Барма, откинув творило, спустился по каменным ступеням. За двустворчатыми, неплотно прикрытыми дверьми была каменная пещера. «Может, та самая? — подумал Барма. — Никитка говорил, на острове». В глубине пещеры, посреди пней, кореньев, досок, щепы и стружек стоял на коленях громоздкий человечище и, запрокинув лагун, пил из него не то вино, не то воду. С неохотою оторвавшись, зловеще усмехнулся, фыркнул. Язычок фонаря качнулся, лизнул стекло.

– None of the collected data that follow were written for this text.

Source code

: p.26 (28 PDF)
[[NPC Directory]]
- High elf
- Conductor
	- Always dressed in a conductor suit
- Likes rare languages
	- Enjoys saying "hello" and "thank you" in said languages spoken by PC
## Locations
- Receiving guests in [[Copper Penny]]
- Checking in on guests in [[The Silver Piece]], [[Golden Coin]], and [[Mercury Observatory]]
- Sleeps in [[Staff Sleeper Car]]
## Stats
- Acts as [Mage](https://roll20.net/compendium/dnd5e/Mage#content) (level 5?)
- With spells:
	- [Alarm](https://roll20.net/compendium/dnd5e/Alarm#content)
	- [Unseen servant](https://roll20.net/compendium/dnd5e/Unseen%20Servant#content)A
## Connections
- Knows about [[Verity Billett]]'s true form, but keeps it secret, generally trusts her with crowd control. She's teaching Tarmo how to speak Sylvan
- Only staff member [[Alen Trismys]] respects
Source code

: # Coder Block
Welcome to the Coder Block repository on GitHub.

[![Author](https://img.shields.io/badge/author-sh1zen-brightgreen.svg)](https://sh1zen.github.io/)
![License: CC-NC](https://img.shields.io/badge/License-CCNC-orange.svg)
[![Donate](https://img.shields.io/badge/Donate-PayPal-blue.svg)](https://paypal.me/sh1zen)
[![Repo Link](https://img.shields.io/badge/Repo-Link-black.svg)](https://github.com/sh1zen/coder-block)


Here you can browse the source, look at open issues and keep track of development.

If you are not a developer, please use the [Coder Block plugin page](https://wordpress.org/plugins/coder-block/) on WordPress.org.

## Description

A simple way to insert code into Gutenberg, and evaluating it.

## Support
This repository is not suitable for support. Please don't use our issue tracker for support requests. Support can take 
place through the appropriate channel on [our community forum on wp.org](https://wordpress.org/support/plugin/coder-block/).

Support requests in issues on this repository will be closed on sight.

— Тты, значит? На, получай, харя немытая! — пустая лагушка полетела куда-то в угол, с грохотом ударилась о камень, но не распалась.
— Тут без меня не разобраться. — Барма бесстрашно прошел внутрь. По стенам, обитым полками, стояли бочонки, сулеи, туеса, кадки. Над входом резная красовалась дуга. Хоть сейчас вешай на нее колокольчик, дугу — в гужи, и в путь. Может, колоколец болтливый расскажет про этого странного человека, про все, что с ним было?
В углу, в каменной нише, высечен идол. Пасть раззявлена.
— Ты кто? — обернулся к Барме угрюмый хозяин. На руках, на ногах лязгнули цепи. Касаясь пола и стен, они высекали искры. Те искры пронизывали Барму — жгли или холодили, он не понял, но пронизывали насквозь, цепи терли, словно висели на нем самом.
— Я-то? — Барма ужал руки, словно желал скинуть с себя невидимые цепи, потер места, на которых они должны были висеть. — Не узнал разе? Барма я, человек в этом мире известный.
— Чо-то не признаю, — кандальник задумался, поскреб ногтями свалявшиеся кудлатые волосы и, словно пробуя слово на вес, повторил: — Бар-ма… Нет, не упомню. Да то не суть, — мужик снял с полки маленький в узорах бочонок, протянул Барме. — Смочи губы!
— Чем? Тут пусто, — Барма опрокинул бочонок — из него не текло, хоть, судя по весу, он был полон. Не пригубив, передал хозяину.
— У, сатанинское семя! — проворчал тот, когда в бочонке, а потом и в горле забулькало. — Чо делать умеешь? — спросил он, утолив жажду.
— Была бы дочь у тебя — внука бы сделал.
— Была… упокоилась, — гулко вздохнул мужик. Изо рта несло застарелым перегаром, но широкое лицо не обрюзгло, все еще было свежо и упруго. — Воевода наш ссильничал ее. Я его… — Он положил на горло толстые, как канат, пальцы, вздохнул снова.